### Material for this task:

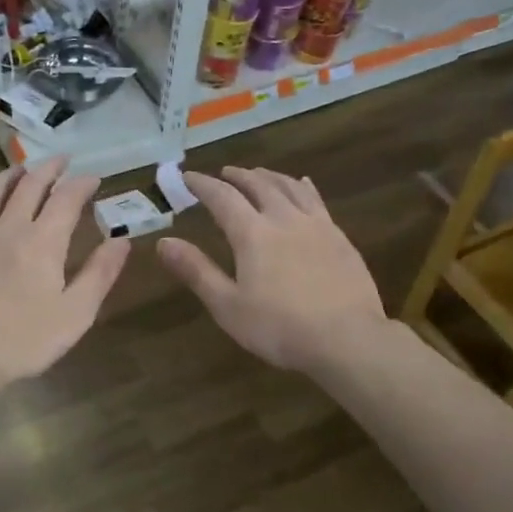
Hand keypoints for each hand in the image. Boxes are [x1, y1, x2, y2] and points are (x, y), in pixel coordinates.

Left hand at [0, 158, 129, 389]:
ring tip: (22, 169)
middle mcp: (7, 228)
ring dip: (10, 175)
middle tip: (61, 160)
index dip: (81, 184)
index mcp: (42, 241)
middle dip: (48, 169)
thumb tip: (122, 240)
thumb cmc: (24, 340)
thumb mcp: (75, 313)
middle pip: (29, 186)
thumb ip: (100, 273)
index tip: (93, 178)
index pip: (66, 199)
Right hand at [158, 166, 386, 373]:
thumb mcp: (228, 305)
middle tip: (223, 172)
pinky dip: (302, 187)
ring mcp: (316, 225)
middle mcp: (283, 218)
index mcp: (252, 234)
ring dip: (268, 176)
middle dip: (236, 176)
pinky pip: (316, 200)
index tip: (187, 176)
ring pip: (288, 187)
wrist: (348, 338)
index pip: (222, 198)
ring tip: (258, 174)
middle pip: (257, 185)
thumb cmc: (280, 327)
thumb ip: (197, 271)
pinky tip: (302, 185)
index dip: (202, 184)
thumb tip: (164, 242)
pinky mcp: (339, 236)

### Required work:
The answer must be the line containing "index mcp: (252, 234)" and every line after it through the last line of the records above, repeated exactly.

### Response to the exercise:
index mcp: (252, 234)
ring dip: (268, 176)
middle dip: (236, 176)
pinky pip: (316, 200)
index tip: (187, 176)
ring pip: (288, 187)
wrist: (348, 338)
index pip: (222, 198)
ring tip: (258, 174)
middle pip: (257, 185)
thumb cmc: (280, 327)
thumb ip: (197, 271)
pinky tip: (302, 185)
index dip: (202, 184)
thumb tip: (164, 242)
pinky mcp: (339, 236)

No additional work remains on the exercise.